JOHANNESBURG (miningweekly.com) – With South Africa’s once mighty grip on the world platinum market slipping, exasperated end-users are eyeing Zimbabwe as the heir to the platinum throne, top global platinum consultant Stephen Forrest said on Thursday.
Forrest, in South Africa for the Joburg 2013 Investing in Resources and Mining in Africa conference attended by South African mining’s who’s who, told Mining Weekly Online in an exclusive interview in Johannesburg that invested parties across the platinum value chain were viewing South Africa’s diminishing influence with concern.
Zimbabwe, Russia and North America had lower platinum group metal (PGM) ounce cash costs and received substantially higher by-product credits than South Africa, SFA Oxford’s director and principal consultant revealed.

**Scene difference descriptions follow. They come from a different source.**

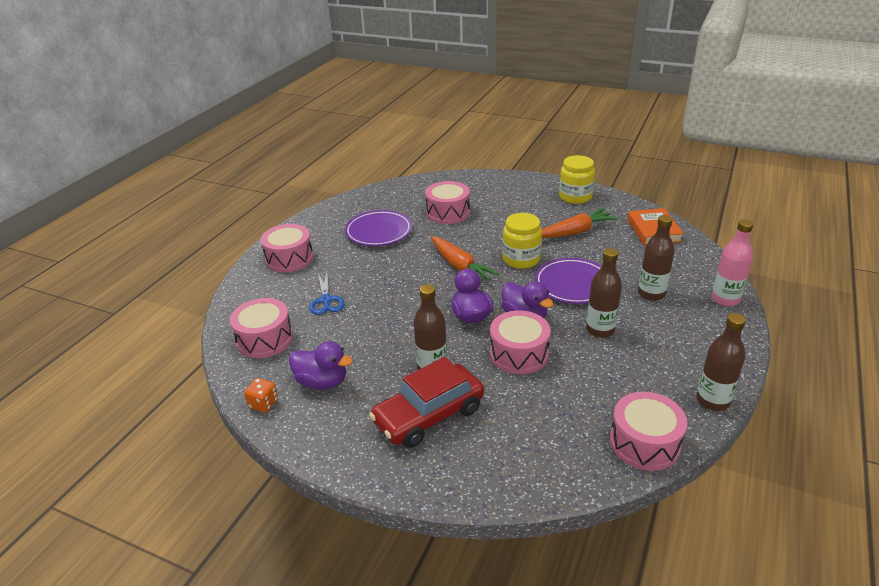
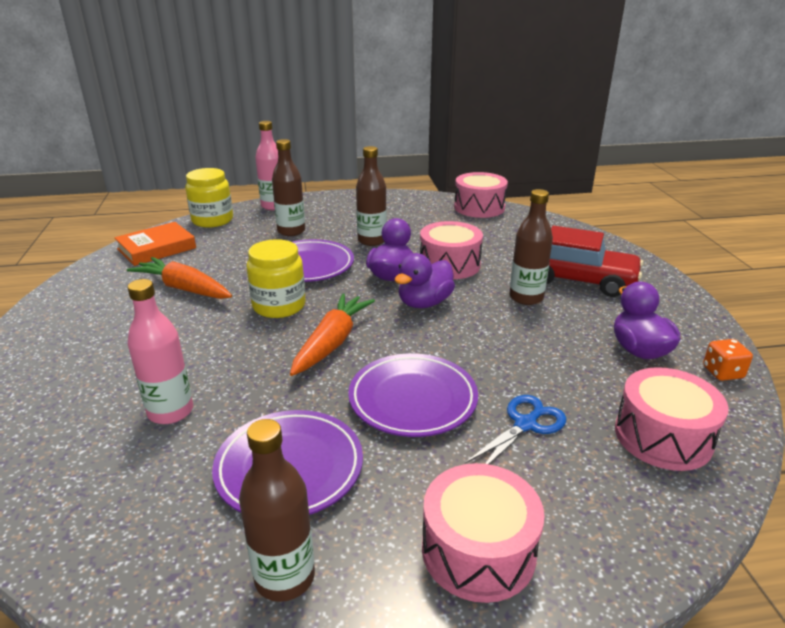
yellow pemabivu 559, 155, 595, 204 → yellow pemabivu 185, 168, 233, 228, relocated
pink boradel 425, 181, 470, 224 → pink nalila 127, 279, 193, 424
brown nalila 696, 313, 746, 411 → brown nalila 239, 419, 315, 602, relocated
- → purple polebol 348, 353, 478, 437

Since 2009, there had been a fourfold increase in platinum recycling, from 500 000 oz in 2000 to more than two-million ounces a year. “Put simply, recycling is now offering the industry Lonmin-sized output incrementally every five years,” Forrest’s research showed.

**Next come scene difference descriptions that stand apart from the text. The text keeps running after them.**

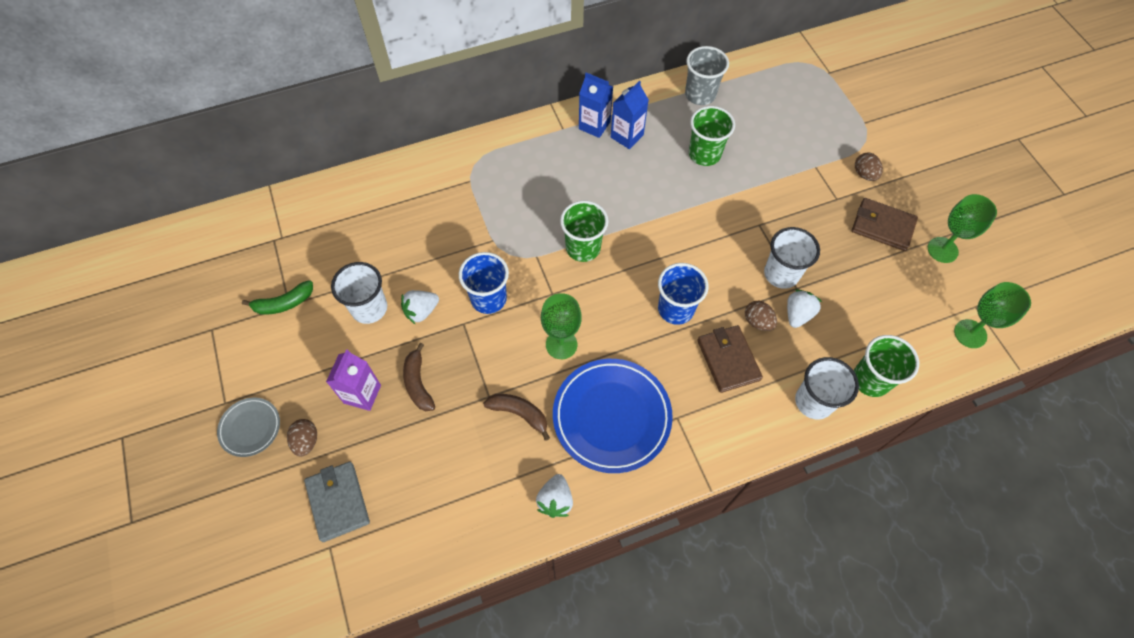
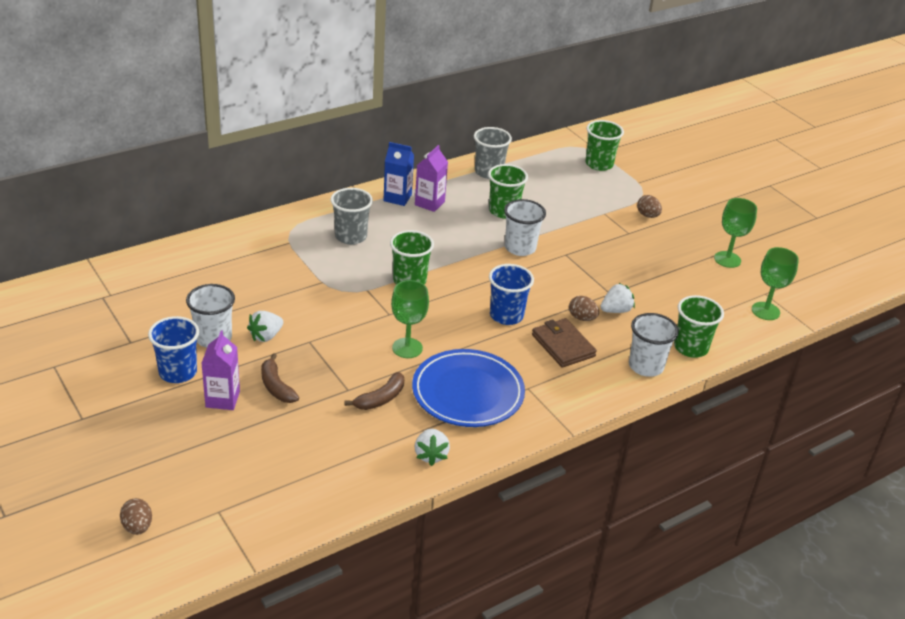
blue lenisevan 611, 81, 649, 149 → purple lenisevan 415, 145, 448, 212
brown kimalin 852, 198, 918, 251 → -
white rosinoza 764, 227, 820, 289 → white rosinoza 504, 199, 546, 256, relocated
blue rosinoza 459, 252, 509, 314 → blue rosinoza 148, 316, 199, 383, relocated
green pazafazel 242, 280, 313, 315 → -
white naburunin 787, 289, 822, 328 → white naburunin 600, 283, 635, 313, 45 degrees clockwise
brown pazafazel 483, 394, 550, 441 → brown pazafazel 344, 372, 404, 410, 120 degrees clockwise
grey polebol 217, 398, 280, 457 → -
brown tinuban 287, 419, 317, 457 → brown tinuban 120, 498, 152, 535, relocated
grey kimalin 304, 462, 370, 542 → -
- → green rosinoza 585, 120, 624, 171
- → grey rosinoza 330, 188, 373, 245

The platinum landscape was changing “fundamentally and irreversibly” as decades-old dynamics fell victim to a market wanting certainty and security.
In the wake of a trebling of South Africa’s total cash costs since 2003, South Africa’s main prospect of cash cost lowering was rand weakening.
In the same period, North American and Russian cash costs had risen only 1.4 times and 1.5 times, respectively, and Zimbabwe’s had doubled.
Since 2009, South Africa’s platinum supply had fallen from more than 70% of demand to only 50% of demand now.